骆城推开了房门,将茶油酥轻放在桌上,小心翼翼过去查看。
轻轻撩开幔帐,里面的人还未睡,披着件单薄外衣坐在榻上,青丝散落,晕染了他精致绝伦的五官,在烛光下透着致命的温柔。
他微微低垂着头,白皙的脸颊铺着醉酒色,眸光潋滟,唇瓣殷虹,他这样子,根本不用询问,骆城便能猜个八九不离十。
“这么晚了,我还以为殿下睡下了”。他的里衣没有穿,那就是刚刚他不在的这个时间脱得,他自己,或者别人。骆城紧攥着拳头,衣架上瞧一眼,也没有挂在那里。
“准备睡了”。穆玄卿侧过身,背着他。
“殿下”,骆城上前一步,又不敢唐突,强忍着愤怒,“殿下今晚怕是睡不着了吧”?
他话里是带着脾气的,可是穆玄卿似乎完全感觉不到。他平静地道:“这不是你该操心的事,退下吧”。

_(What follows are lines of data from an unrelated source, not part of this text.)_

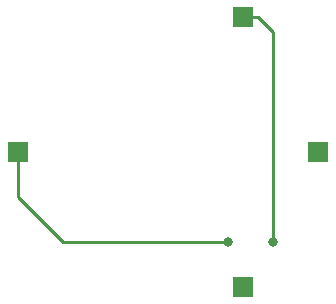
<source format=gbr>
%TF.GenerationSoftware,KiCad,Pcbnew,(5.1.10)-1*%
%TF.CreationDate,2022-02-14T22:32:15+08:00*%
%TF.ProjectId,single_switch_pcb,73696e67-6c65-45f7-9377-697463685f70,rev?*%
%TF.SameCoordinates,Original*%
%TF.FileFunction,Copper,L2,Bot*%
%TF.FilePolarity,Positive*%
%FSLAX46Y46*%
G04 Gerber Fmt 4.6, Leading zero omitted, Abs format (unit mm)*
G04 Created by KiCad (PCBNEW (5.1.10)-1) date 2022-02-14 22:32:15*
%MOMM*%
%LPD*%
G01*
G04 APERTURE LIST*
%TA.AperFunction,ComponentPad*%
%ADD10R,1.700000X1.700000*%
%TD*%
%TA.AperFunction,ViaPad*%
%ADD11C,0.800000*%
%TD*%
%TA.AperFunction,Conductor*%
%ADD12C,0.250000*%
%TD*%
G04 APERTURE END LIST*
D10*
%TO.P,J2,1*%
%TO.N,Net-(D1-Pad1)*%
X199390000Y-96520000D03*
%TD*%
%TO.P,J3,1*%
%TO.N,Net-(D1-Pad1)*%
X199390000Y-119380000D03*
%TD*%
%TO.P,J4,1*%
%TO.N,Net-(J1-Pad1)*%
X205740000Y-107950000D03*
%TD*%
%TO.P,J1,1*%
%TO.N,Net-(J1-Pad1)*%
X180340000Y-107950000D03*
%TD*%
D11*
%TO.N,Net-(D1-Pad1)*%
X201930000Y-115570000D03*
%TO.N,Net-(J1-Pad1)*%
X198120000Y-115570000D03*
%TD*%
D12*
%TO.N,Net-(D1-Pad1)*%
X201930000Y-115570000D02*
X201930000Y-97790000D01*
X200660000Y-96520000D02*
X199390000Y-96520000D01*
X201930000Y-97790000D02*
X200660000Y-96520000D01*
%TO.N,Net-(J1-Pad1)*%
X198120000Y-115570000D02*
X184150000Y-115570000D01*
X180340000Y-111760000D02*
X180340000Y-107950000D01*
X184150000Y-115570000D02*
X180340000Y-111760000D01*
%TD*%
M02*

</source>
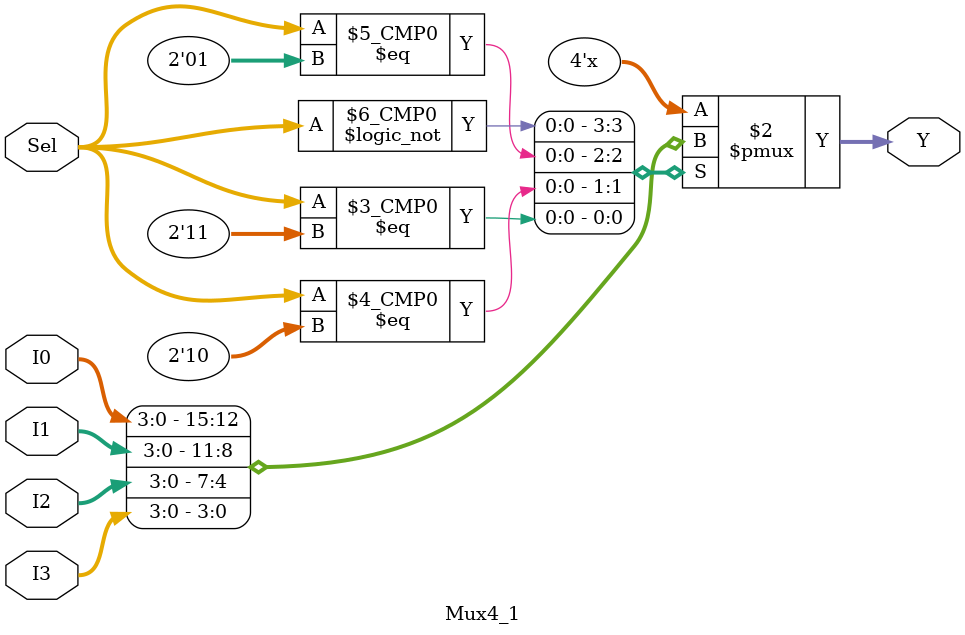
<source format=v>
`timescale 1ns / 1ps


module Mux4_1(
    input [3:0] I0,
    input [3:0] I1,
    input [3:0] I2,
    input [3:0] I3,
    input [1:0] Sel,
    output reg [3:0] Y
    );
    always @ (*)begin
        case(Sel)
        2'b00:  Y = I0;
        2'b01:  Y = I1;
        2'b10:  Y = I2;
        2'b11:  Y = I3;
        endcase
    end
endmodule

</source>
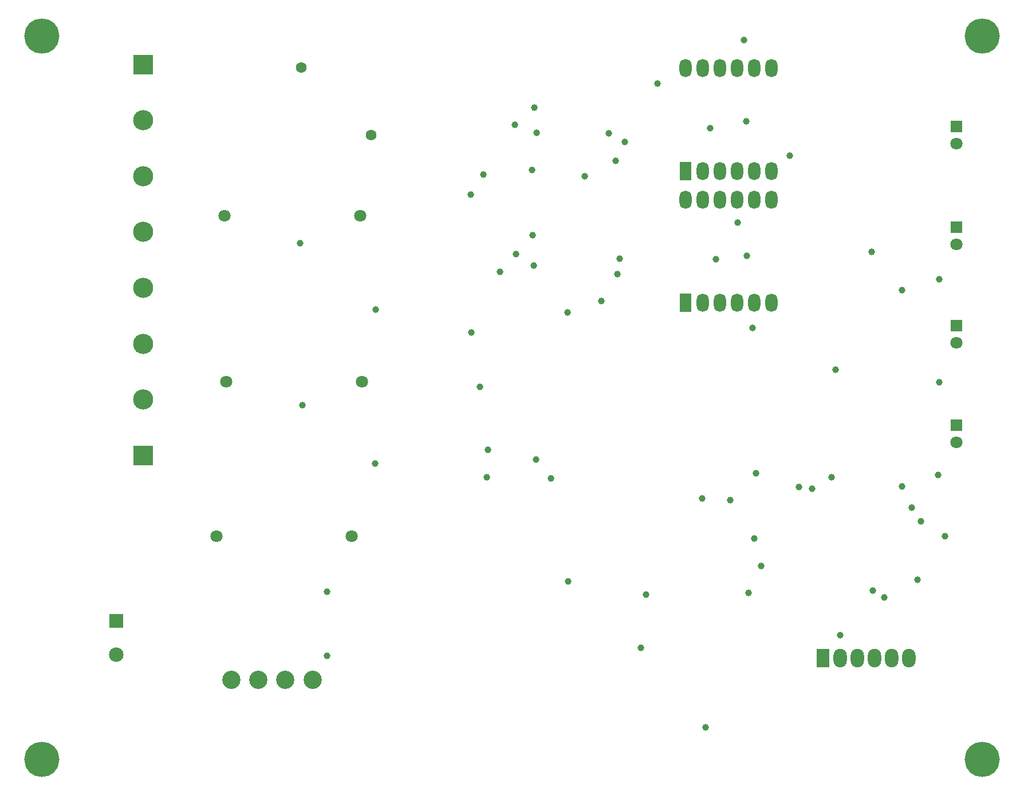
<source format=gts>
G04*
G04 #@! TF.GenerationSoftware,Altium Limited,Altium Designer,18.0.7 (293)*
G04*
G04 Layer_Color=8388736*
%FSTAX24Y24*%
%MOIN*%
G70*
G01*
G75*
%ADD10C,0.0710*%
%ADD11R,0.1173X0.1173*%
%ADD12C,0.1173*%
%ADD13R,0.0710X0.1064*%
%ADD14O,0.0710X0.1064*%
%ADD15C,0.1064*%
%ADD16C,0.0848*%
%ADD17R,0.0848X0.0848*%
%ADD18O,0.0780X0.1080*%
%ADD19R,0.0780X0.1080*%
%ADD20R,0.0710X0.0710*%
%ADD21C,0.0395*%
%ADD22C,0.2049*%
%ADD23C,0.0631*%
D10*
X021221Y021939D02*
D03*
X013347D02*
D03*
X021792Y030959D02*
D03*
X013918D02*
D03*
X021694Y040624D02*
D03*
X01382D02*
D03*
X056394Y0274D02*
D03*
Y0332D02*
D03*
Y03895D02*
D03*
Y0448D02*
D03*
D11*
X009087Y026656D02*
D03*
Y049419D02*
D03*
D12*
Y029907D02*
D03*
Y033159D02*
D03*
Y036411D02*
D03*
Y039663D02*
D03*
Y042915D02*
D03*
Y046167D02*
D03*
D13*
X040646Y04321D02*
D03*
Y035529D02*
D03*
D14*
X041646Y04321D02*
D03*
X042646D02*
D03*
X043646D02*
D03*
X044646D02*
D03*
X045646D02*
D03*
X040646Y04921D02*
D03*
X041646D02*
D03*
X042646D02*
D03*
X043646D02*
D03*
X044646D02*
D03*
X045646D02*
D03*
X041646Y035529D02*
D03*
X042646D02*
D03*
X043646D02*
D03*
X044646D02*
D03*
X045646D02*
D03*
X040646Y041529D02*
D03*
X041646D02*
D03*
X042646D02*
D03*
X043646D02*
D03*
X044646D02*
D03*
X045646D02*
D03*
D15*
X014202Y013571D02*
D03*
X015776D02*
D03*
X017351D02*
D03*
X018926D02*
D03*
D16*
X007513Y015041D02*
D03*
D17*
Y01701D02*
D03*
D18*
X053644Y01485D02*
D03*
X052644D02*
D03*
X051644D02*
D03*
X050644D02*
D03*
X049644D02*
D03*
D19*
X048644D02*
D03*
D20*
X056394Y0284D02*
D03*
Y0342D02*
D03*
Y03995D02*
D03*
Y0458D02*
D03*
D21*
X043229Y024053D02*
D03*
X030695Y045925D02*
D03*
X031981Y045427D02*
D03*
X053229Y024837D02*
D03*
X018351Y029581D02*
D03*
X029064Y02536D02*
D03*
X051459Y038508D02*
D03*
X028678Y030654D02*
D03*
X028156Y033809D02*
D03*
X028148Y041846D02*
D03*
X028869Y043012D02*
D03*
X03803Y015431D02*
D03*
X0418Y010815D02*
D03*
X029131Y026976D02*
D03*
X019757Y018701D02*
D03*
Y014982D02*
D03*
X035745Y035656D02*
D03*
X03379Y019297D02*
D03*
X02258Y026177D02*
D03*
X022615Y035146D02*
D03*
X018196Y038996D02*
D03*
X038352Y018543D02*
D03*
X055744Y021929D02*
D03*
X044199Y038287D02*
D03*
X036817Y03811D02*
D03*
X04475Y0256D02*
D03*
X044647Y021826D02*
D03*
X031935Y026417D02*
D03*
X029848Y037352D02*
D03*
X045035Y020197D02*
D03*
X044317Y018632D02*
D03*
X051541Y018789D02*
D03*
X041591Y024144D02*
D03*
X05222Y018386D02*
D03*
X049632Y016191D02*
D03*
X05414Y0194D02*
D03*
X032811Y025315D02*
D03*
X04725Y024823D02*
D03*
X031827Y046902D02*
D03*
X031728Y039488D02*
D03*
X030764Y038376D02*
D03*
X031807Y037721D02*
D03*
X04915Y025364D02*
D03*
X047998Y024724D02*
D03*
X033766Y03499D02*
D03*
X034757Y042901D02*
D03*
X053244Y03627D02*
D03*
X049376Y031644D02*
D03*
X044533Y034075D02*
D03*
X031718Y043268D02*
D03*
X042398Y038061D02*
D03*
X043677Y040197D02*
D03*
X036656Y037221D02*
D03*
X046709Y044104D02*
D03*
X044051Y050856D02*
D03*
X036571Y043809D02*
D03*
X039012Y048297D02*
D03*
X044169Y046112D02*
D03*
X036185Y045402D02*
D03*
X042073Y045699D02*
D03*
X037102Y044902D02*
D03*
X05542Y036926D02*
D03*
X053794Y0236D02*
D03*
X05542Y030926D02*
D03*
X054344Y0228D02*
D03*
X055344Y025526D02*
D03*
D22*
X057906Y051065D02*
D03*
Y008939D02*
D03*
X003182D02*
D03*
Y051065D02*
D03*
D23*
X022332Y045325D02*
D03*
X018278Y049238D02*
D03*
M02*

</source>
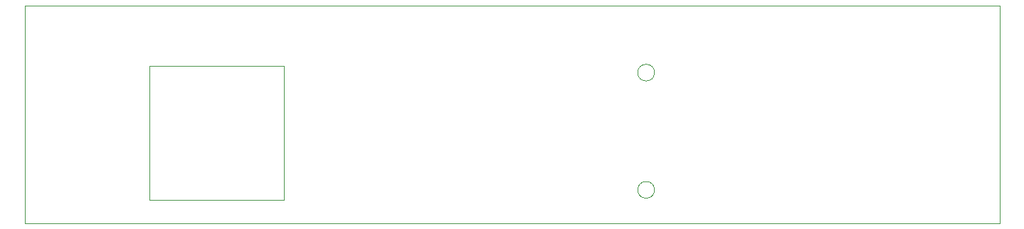
<source format=gbr>
%TF.GenerationSoftware,KiCad,Pcbnew,9.0.4*%
%TF.CreationDate,2025-09-11T11:59:47+05:30*%
%TF.ProjectId,DimLED,44696d4c-4544-42e6-9b69-6361645f7063,Mark II.B*%
%TF.SameCoordinates,Original*%
%TF.FileFunction,Profile,NP*%
%FSLAX46Y46*%
G04 Gerber Fmt 4.6, Leading zero omitted, Abs format (unit mm)*
G04 Created by KiCad (PCBNEW 9.0.4) date 2025-09-11 11:59:47*
%MOMM*%
%LPD*%
G01*
G04 APERTURE LIST*
%TA.AperFunction,Profile*%
%ADD10C,0.050000*%
%TD*%
G04 APERTURE END LIST*
D10*
X83750000Y-87250000D02*
X199750000Y-87250000D01*
X199750000Y-113250000D01*
X83750000Y-113250000D01*
X83750000Y-87250000D01*
%TO.C,U1*%
X98600000Y-94425000D02*
X114600000Y-94425000D01*
X114600000Y-110425000D01*
X98600000Y-110425000D01*
X98600000Y-94425000D01*
%TO.C,U3*%
X158700000Y-95250000D02*
G75*
G02*
X156700000Y-95250000I-1000000J0D01*
G01*
X156700000Y-95250000D02*
G75*
G02*
X158700000Y-95250000I1000000J0D01*
G01*
X158700000Y-109250000D02*
G75*
G02*
X156700000Y-109250000I-1000000J0D01*
G01*
X156700000Y-109250000D02*
G75*
G02*
X158700000Y-109250000I1000000J0D01*
G01*
%TD*%
M02*

</source>
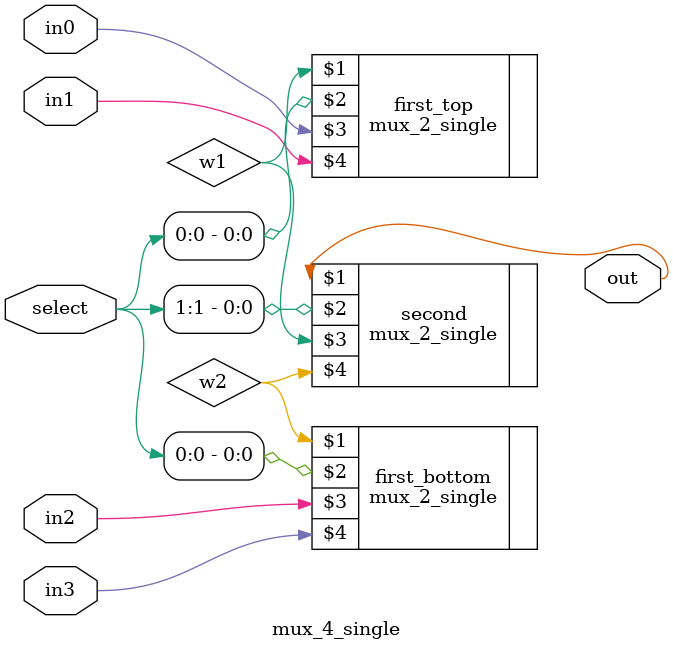
<source format=v>
module mux_4_single(out, select, in0, in1, in2, in3);
    input [1:0] select;
    input in0, in1, in2, in3;
    output out;
    wire w1, w2;
    
    mux_2_single first_top(w1, select[0], in0, in1);
    mux_2_single first_bottom(w2, select[0], in2, in3);
    mux_2_single second(out, select[1], w1, w2);
endmodule

</source>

“刚刚谁在这”?骆城压抑着满腔的怒火,他的忍耐已经在极限边缘,再说一句,他就失控,即使他再三告诫自己要忍耐,不许惹恼了殿下,却总是控制不住。
“没谁”。依旧是平淡的回答。
骆城一步踏过去,屏风后的场景跃入了眼帘。
凌乱的内室,暧昧的痕迹,还有他自己,都昭示着这里刚刚发生了什么。
他被人给骗了……这样的念头从脑海浮现出来,迅速扩展到整颗心脏,让他窒息。
他一把抓过散落的那件里衣,“刚刚有人在这里是不是”?
穆玄卿没回答。
“宇文无期来过这里,是不是”?
他还是不说话。
骆城要疯,仅剩的一点理智也快消耗殆尽,“你,给他了”?
穆玄卿不太懂骆城说的给是什么,他好像给了,又好像没给,他不是女人,给不了女人才能给的东西,但作为男人,那些亲密也的确是他不会给第二个人的东西。
他的沉默,让骆城心碎。
“你这个傻子”!他已经完全没了理智,一拳砸在桌案上,“我早说过,他就是个骗子,他王八蛋!他这条路行不通!不要跟他纠缠!你不听,非要往里栽,现在把自己玩进去了,值得吗?你有没有想过他就是在耍你,逗你玩,玩够了就一脚踢开!你连他是什么人都没弄清楚,你就跟他纠缠,你嫌自己被抛弃的还不够是不是!”
他歇斯底里的喊,一双眼睛因为愤怒变得通红。
“他不是那样的人”。他笃定地反驳。
“呵”,骆城冷笑,“不是哪种人?他刚在那么多人面前让你难堪你这么快忘了”?
“他道歉了”。
“是,打你一巴掌再给一块糖哄你,你就觉得他对你好了,他对你好,对别人更好,你都看见了,你也不高兴他那样不是吗?当着你的面哄别人,看都懒得看你一眼,这就是所谓的好”?
“他是迫不得已的,他没得选”。
他越替宇文无期辩解,骆城越生气。他不知道宇文无期哪里好,让他这样护着他。
“他没有选择,你就活该给他欺负吗!你不知道你自己是皇子!”
“别说了”。
穆玄卿闭上眼睛,“我不想再听,我累了,你出去吧”。
骆城看着他,半晌,他柔软下来,“我只是不想殿下受到伤害”,语气中透露出浓重的关切,穆玄卿知道骆城是只是担心他。
房门打开又关上,屋内重归寂静,穆玄卿靠在榻上,闭上眼睛,心情复杂到了极致。